**EXERCISE GOAL:** Your answer should hold only the line containing "Reserved, Reproduced with Permission" and each line that follows it in the listing, copied exactly.

**GIVEN INFORMATION:**
%%
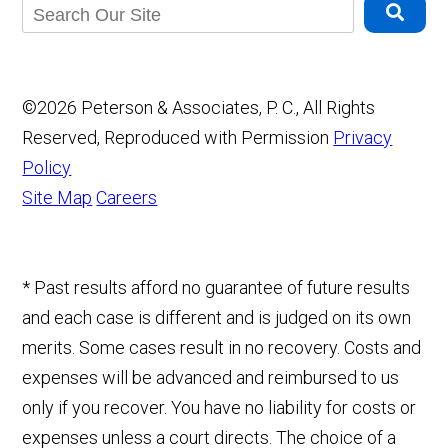
©2026 Peterson & Associates, P. C., All Rights
Reserved, Reproduced with Permission
Privacy
Policy
Site Map
Careers
* Past results afford no guarantee of future results
and each case is different and is judged on its own
merits. Some cases result in no recovery. Costs and
expenses will be advanced and reimbursed to us
only if you recover. You have no liability for costs or
expenses unless a court directs. The choice of a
%%
**REPLY TO THE EXERCISE:**
Reserved, Reproduced with Permission
Privacy
Policy
Site Map
Careers
* Past results afford no guarantee of future results
and each case is different and is judged on its own
merits. Some cases result in no recovery. Costs and
expenses will be advanced and reimbursed to us
only if you recover. You have no liability for costs or
expenses unless a court directs. The choice of a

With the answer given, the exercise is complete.